LingLunch: Thom Scott-Phillips (Central European University)

Thursday 04 December 2025, 12:00 to 13:00
Organisation: 
Karen De Clercq, Lisa Brunetti et Ira Noveck (LLF)
Lieu: 

LLF – Bât. ODG – 5e étage – Salle du conseil (533)

Thom Scott-Phillips (Central European University): Great apes & the cognitive foundations of language 

 

Why are humans, and only humans, a linguistic species? Non-human great apes inform one another in ways that can seem very human-like: especially in the gestural domain, their behavior exhibits many similarities with human communication. At the same time, great ape interaction does not seem to exhibit the same open-ended richness of human communication, especially language. In this presentation I will connect insights from the philosophy of language and the cognitive science of human communication — especially Relevance Theory — to account for these similarities and differences in a unified way. Specifically, I will present a key distinction between the expression of intentions ("Ladyginian") and the expression of specifically informative intentions ("Gricean"). I will reinterpret great ape gesture as Ladyginian, and describe how patterns of great ape interaction are products of its Ladyginian but not Gricean character. I conclude that the evolutionary origins of meaning lie in gradual shifts in what modes of attention manipulation is enabled by a species’ cognitive phenotype, and I will briefly sketch how this conclusion connects with constructionist approaches to grammar.

 

Scott-Phillips, T. (2025). Communication & grammar: A synthesis. Psychological Review.
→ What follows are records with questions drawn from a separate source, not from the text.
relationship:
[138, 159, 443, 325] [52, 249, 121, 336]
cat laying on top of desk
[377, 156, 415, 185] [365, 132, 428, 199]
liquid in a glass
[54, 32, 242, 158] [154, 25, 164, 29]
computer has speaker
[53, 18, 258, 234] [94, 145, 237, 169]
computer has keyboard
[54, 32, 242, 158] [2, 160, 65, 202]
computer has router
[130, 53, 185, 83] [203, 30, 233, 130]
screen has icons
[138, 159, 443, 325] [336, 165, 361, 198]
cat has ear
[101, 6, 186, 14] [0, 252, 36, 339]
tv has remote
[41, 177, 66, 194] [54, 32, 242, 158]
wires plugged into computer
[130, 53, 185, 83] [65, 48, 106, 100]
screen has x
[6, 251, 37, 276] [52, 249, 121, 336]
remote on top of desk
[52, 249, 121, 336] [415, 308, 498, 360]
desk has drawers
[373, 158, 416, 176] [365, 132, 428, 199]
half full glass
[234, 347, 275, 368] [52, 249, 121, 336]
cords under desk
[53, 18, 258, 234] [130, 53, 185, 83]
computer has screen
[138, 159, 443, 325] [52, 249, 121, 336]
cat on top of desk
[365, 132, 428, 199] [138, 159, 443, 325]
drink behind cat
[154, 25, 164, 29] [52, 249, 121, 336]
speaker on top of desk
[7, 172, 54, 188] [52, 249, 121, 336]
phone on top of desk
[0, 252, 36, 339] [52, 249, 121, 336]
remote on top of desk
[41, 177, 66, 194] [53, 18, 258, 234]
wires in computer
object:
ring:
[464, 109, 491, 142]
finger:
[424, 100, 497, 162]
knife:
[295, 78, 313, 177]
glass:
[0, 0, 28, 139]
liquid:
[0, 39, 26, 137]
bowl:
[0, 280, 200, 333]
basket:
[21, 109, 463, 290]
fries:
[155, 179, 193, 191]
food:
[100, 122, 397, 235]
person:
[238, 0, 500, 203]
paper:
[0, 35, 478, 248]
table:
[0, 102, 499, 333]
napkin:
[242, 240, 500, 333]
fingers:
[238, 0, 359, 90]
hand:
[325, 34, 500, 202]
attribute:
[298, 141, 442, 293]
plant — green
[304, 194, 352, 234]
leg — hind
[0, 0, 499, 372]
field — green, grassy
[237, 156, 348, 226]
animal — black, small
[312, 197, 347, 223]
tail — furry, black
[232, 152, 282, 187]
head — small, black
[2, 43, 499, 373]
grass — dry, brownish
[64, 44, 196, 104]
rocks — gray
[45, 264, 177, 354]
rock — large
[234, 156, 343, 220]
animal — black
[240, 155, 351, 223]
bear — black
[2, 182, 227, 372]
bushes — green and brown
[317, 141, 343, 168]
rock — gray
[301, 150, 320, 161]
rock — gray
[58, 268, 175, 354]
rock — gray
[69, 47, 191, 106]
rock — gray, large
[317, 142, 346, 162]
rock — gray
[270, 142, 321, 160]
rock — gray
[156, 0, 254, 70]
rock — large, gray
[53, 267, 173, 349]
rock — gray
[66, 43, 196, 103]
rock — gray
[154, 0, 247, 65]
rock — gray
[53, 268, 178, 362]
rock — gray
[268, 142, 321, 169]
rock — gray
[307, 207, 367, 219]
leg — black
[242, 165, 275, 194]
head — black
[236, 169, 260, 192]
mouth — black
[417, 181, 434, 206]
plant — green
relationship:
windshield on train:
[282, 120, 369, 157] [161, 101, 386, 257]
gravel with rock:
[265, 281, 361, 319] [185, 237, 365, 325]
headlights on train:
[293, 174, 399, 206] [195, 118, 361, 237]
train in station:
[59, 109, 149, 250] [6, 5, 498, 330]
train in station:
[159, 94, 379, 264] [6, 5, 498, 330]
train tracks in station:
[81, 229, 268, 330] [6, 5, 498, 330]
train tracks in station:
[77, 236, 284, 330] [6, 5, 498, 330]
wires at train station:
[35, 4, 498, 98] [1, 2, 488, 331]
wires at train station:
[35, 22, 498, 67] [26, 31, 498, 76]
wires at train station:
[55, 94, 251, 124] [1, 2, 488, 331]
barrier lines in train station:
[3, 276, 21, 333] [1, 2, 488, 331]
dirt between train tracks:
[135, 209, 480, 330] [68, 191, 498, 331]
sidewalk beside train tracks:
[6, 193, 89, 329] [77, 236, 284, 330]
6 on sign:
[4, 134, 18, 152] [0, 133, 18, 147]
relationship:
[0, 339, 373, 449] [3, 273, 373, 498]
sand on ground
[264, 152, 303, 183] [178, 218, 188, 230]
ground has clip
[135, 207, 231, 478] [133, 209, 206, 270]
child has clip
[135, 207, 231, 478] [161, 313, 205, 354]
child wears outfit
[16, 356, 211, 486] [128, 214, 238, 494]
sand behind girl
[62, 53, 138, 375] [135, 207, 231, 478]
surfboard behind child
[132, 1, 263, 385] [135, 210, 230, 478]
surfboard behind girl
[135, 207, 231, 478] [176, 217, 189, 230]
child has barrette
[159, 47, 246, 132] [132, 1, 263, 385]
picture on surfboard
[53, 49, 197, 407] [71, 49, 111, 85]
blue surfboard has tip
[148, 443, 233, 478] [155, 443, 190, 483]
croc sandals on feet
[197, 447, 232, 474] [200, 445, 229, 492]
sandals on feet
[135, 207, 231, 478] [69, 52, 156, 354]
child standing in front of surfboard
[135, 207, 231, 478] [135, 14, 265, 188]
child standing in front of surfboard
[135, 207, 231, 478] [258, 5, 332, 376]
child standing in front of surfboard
Scott-Phillips, T., & Heintz, C. (2023). Great ape interaction: Ladyginian but not Gricean. Proceedings of the National Academy of Sciences, 120(42), e2300243120.

Heintz, C. & Scott-Phillips, T. (2023). Expression unleashed: The evolutionary & cognitive foundations of human communication. Behavioral & Brain Sciences, 46, e1.

Scott-Phillips, T. (2015). Speaking Our Minds. Palgrave Macmillan.